Hearing an SA CEO describe his company’s trading performance as "incredible" is about as rare as getting hold of a Covid vaccine shot. But Shoprite has pulled out all the stops, and grew sales from its local supermarkets — adjusting for SA’s booze ban — by 7.8% over the six months to end-December. Trading profit grew a handsome 18.3%. Unsurprisingly, the share has considerably outperformed the JSE’s food & drug retailers index, rallying 46% over the past six months, against the latter’s 26% gain. The FM spoke to CEO Pieter Engelbrecht.

You had a cracker time in SA — and you’ve formalised your withdrawal from Nigeria and Kenya — but is everyone in SA retail focusing on SA at the worst possible time?

PE: The first thing is that Covid wasn’t good for anybody, and these results mustn’t be seen as us having some tailwinds, that things just came our way — certainly not. I think this is testament to a fantastic management team, whom I thanked in my presentation.

Second, the continent is really just a tale of devaluing currencies and that continues unabated. We have not made a decision to withdraw from the continent at all. We’ve just had a hard look at our investments and our return on those investments. It’s definitely part of our strategy to retain a core set of non-SA countries — as long as they are profitable. Who knows? Maybe 10 years from now it’s a different call. But investors are not happy to not see any return on their investment.

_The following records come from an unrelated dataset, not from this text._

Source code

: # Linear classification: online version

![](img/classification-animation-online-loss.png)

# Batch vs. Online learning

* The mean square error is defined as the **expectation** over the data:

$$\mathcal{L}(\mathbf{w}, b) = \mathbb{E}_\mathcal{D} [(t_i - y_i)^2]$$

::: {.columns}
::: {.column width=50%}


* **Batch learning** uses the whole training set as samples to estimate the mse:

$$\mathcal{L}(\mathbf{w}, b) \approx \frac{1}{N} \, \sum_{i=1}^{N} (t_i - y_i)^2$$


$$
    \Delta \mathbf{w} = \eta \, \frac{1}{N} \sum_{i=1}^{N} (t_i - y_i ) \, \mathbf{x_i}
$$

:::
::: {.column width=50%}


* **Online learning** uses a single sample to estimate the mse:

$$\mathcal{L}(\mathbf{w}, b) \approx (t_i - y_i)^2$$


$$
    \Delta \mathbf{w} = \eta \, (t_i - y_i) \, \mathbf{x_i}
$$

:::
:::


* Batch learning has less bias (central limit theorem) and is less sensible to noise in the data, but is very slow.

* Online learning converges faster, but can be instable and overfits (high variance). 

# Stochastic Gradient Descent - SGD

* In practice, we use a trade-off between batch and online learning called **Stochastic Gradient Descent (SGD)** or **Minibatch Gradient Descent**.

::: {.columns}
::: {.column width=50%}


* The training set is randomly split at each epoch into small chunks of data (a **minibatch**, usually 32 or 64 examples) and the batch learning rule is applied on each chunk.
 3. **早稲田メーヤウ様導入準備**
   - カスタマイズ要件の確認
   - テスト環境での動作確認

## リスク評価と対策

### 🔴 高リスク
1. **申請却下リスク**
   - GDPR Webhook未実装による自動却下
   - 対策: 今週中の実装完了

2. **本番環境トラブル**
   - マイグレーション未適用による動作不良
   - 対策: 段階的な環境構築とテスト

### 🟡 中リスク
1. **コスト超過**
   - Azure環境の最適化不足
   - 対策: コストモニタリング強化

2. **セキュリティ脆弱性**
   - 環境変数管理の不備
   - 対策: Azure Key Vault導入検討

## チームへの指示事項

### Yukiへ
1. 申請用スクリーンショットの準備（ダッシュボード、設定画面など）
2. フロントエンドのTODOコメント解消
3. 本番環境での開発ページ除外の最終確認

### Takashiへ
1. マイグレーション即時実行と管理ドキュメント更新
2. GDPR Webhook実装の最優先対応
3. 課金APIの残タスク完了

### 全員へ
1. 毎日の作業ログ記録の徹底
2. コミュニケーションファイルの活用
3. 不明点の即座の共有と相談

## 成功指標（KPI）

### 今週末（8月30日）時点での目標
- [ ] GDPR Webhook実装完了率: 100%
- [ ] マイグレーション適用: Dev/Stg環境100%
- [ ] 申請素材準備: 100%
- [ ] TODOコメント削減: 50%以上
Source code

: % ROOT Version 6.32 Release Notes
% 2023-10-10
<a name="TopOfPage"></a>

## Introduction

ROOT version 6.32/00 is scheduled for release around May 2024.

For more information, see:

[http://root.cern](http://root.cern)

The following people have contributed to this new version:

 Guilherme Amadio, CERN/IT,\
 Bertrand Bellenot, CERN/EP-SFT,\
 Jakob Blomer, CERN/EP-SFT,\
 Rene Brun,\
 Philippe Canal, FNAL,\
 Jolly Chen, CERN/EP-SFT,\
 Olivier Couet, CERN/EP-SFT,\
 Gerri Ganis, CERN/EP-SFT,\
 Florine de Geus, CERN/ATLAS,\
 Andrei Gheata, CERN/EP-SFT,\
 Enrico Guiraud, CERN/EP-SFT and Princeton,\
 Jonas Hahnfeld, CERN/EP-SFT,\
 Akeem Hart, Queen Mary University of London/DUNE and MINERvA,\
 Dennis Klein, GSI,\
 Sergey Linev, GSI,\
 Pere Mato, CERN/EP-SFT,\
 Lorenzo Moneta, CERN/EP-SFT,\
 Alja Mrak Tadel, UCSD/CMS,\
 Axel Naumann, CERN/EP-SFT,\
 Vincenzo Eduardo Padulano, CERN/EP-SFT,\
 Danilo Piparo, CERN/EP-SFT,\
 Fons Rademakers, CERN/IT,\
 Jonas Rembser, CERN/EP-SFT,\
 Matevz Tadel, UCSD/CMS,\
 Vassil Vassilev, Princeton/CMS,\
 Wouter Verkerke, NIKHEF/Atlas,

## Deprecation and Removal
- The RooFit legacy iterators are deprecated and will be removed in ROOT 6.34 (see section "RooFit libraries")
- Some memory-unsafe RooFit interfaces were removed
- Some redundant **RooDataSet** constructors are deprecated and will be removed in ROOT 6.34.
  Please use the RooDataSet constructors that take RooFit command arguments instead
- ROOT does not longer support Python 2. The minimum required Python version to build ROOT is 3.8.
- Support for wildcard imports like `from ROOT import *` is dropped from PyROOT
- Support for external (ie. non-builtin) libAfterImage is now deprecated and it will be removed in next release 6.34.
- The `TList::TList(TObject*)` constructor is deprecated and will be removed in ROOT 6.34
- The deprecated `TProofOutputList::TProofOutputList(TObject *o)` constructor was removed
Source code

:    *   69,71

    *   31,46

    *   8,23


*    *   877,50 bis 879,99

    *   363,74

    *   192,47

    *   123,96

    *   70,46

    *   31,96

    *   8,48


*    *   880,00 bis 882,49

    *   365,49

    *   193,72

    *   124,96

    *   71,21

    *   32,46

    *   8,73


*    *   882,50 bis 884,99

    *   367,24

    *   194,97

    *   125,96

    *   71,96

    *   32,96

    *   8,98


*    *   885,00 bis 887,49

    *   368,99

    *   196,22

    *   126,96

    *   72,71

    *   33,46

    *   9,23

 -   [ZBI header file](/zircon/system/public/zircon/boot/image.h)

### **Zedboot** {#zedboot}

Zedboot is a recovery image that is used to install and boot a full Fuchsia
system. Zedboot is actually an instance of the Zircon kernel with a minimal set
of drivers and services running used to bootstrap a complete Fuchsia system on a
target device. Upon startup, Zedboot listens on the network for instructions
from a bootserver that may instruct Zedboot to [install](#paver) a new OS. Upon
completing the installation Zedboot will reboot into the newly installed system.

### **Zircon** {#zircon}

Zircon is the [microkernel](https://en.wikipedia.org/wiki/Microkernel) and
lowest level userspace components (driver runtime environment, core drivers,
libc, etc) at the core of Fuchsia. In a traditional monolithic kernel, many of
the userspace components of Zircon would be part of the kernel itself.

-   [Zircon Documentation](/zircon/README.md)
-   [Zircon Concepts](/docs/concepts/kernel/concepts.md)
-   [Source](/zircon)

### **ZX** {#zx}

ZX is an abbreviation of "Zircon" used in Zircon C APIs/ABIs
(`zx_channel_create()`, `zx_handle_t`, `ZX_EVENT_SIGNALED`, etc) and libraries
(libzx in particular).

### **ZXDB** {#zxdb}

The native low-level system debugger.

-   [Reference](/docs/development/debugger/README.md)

It still seems incredible that in Nigeria no-one can make a real go of supermarket retail …

PE: The thing is, in that example, 15 years ago when we went there it was a completely different story to today. There have been 10 very draconian laws passed over the past 10 years that have made it extremely difficult to trade. When we went there we put in an international-standard supermarket with an assortment of about 20,000 items — these days, if we’re lucky, we would have 2,000 or 3,000 products.

In SA, is it the case that people are spending on food across the income spectrum because this is really the only thing anyone can afford right now? Is food retail the only game in town?

PE: Well, we’ve got this multibrand strategy — Shoprite, Checkers. Usave and Hyper. Shoprite, you can see that those customers were hit hardest with unemployment. And it was very lucky for us to have launched that Xtra savings product.

In Usave, people can walk there — so they can save transport money and buy essentials. Checkers is a bit of a different market and I think that analysis is quite right — we’re still benefiting from "share of stomach" as people don’t dine out as they used to. But what was interesting was the growth that we got out of furniture — at 15.7% since we could open again, and a reduction in credit sales. So there are some anomalies in the market.

Your Checkers and Shoprite Xtra savings rewards programme now has 17-million members — the biggest base in SA. And in the results you said: "To say we are optimistic with regard to the future of our business as a result, would be an understatement." Why are you that confident?

PE: I think if you start having that level of customer data you can start to deploy what we call precision pricing and give customers, in real-time, products that they look for at prices that they are prepared to pay.

We’ve given back R2.1bn in savings. That kind of promotional activity would not be possible unless you have accurate data. We’re now in our first year really of mining that data and getting the pricing correct, the assortments correct, and balancing that with high in-stock levels, and because we now have fewer visits from customers but they tend to buy more items, it’s imperative that one has a high level of stock — and yet we still managed to reduce our overall level of stock holding by R2bn. That can’t be done without having such a level of information. I did say at the presentation that our data "lake" on the consumer is now six petabytes [one thousand million million bytes] of information.

Is that all your in-house IT work?

PE: Yes. And what made it good was when we launched with Checkers first, we built it so that it was scalable enough to be able to just add the Shoprite rewards programme on top.

Is the data really that valuable?

PE: Well, in time to come you’ll be seriously at a disadvantage and it will be increasingly difficult to compete against players that have that information.

One can influence purchase behaviour: I could move you from one brand to another, as an example.